Comment s'évader, mentalement, tout en restant assis sur sa chaise ? Par quelles contorsions peut-on se retrouver ailleurs, dans un champ de neige, un lit ou devant une foule à laquelle, soudain, on s'adresse ? 
En s'appuyant sur quelques unes des gravures de Karl Walser, frère de Robert, illustrant le recueil de poèmes Au bureau, j'ai demandé aux participants d'écrire un texte à la première personne dans lequel le commis, qui s'ennuie, réussit à prendre la tangente tout en demeurant immobile. Quels rêves, désirs et souvenirs peuvent bien animer celui qui ne peut pas bouger, prisonnier de sa chaise comme du jugement d'autrui ?

On sait que Robert Walser commença à travailler à 14 ans et dut, dans sa jeunesse, exercer de nombreux métiers alimentaires pour pouvoir écrire. A ce propos, Charles Méla, directeur de la fondation Martin Bodmer, qui accueillit une exposition sur Walser en 2006, Territoire du crayon, écrit :

(...) lui, le poète, "prolétaire, aimerait-on dire", n'est pas broyé, il s'arrange plutôt de cette double vie, il tire son épingle du jeu de cette division, il est le laquais, le domestique, le commis, mais qui s'évade aussi bien, muse et musarde dans l'intervalle des moments où il est voué consciencieusement à la tâche de servir. Bref, il garde sa liberté de mouvement dans une existence de contraintes.
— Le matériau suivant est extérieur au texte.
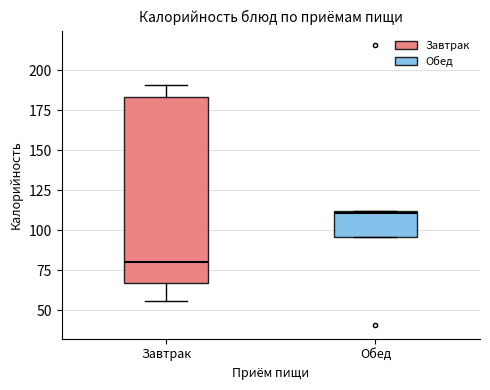

Reading left to right, read every box against the y-axis: the position of its median line, the range the box covers, and the ends of its whiskers. The values are not printed on the chart, so give them approximately, as read against the axis.

Завтрак: median 80, box 65 to 185, whiskers 55 to 190
Обед: median 110, box 95 to 110, whiskers 95 to 110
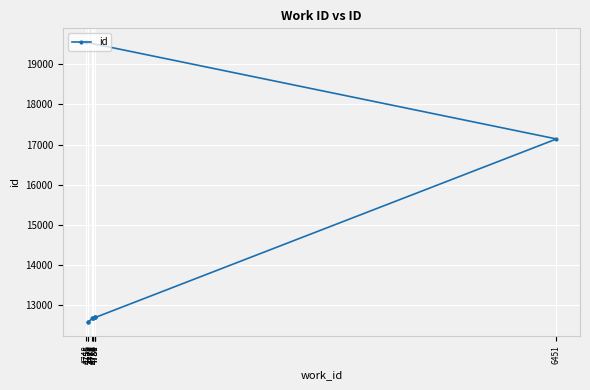

Read the value at 4756.

12586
Ainsi résume-t-il son humble vie, qui se partage entre un quotidien bureaucratique et l'école buissonnière, se composant à la fois "de travail de bureau et de paysage, d'air libre et de prison, de liberté et d'entraves, de strict accomplissement du devoir et d'agréables flâneries, promenades et vagabondages rouges, bleus ou verts".

Le texte des participants a été écrit partir de six gravures à disposer dans l'ordre qu'ils voulaient - sauf pour la première et la dernière, imposées.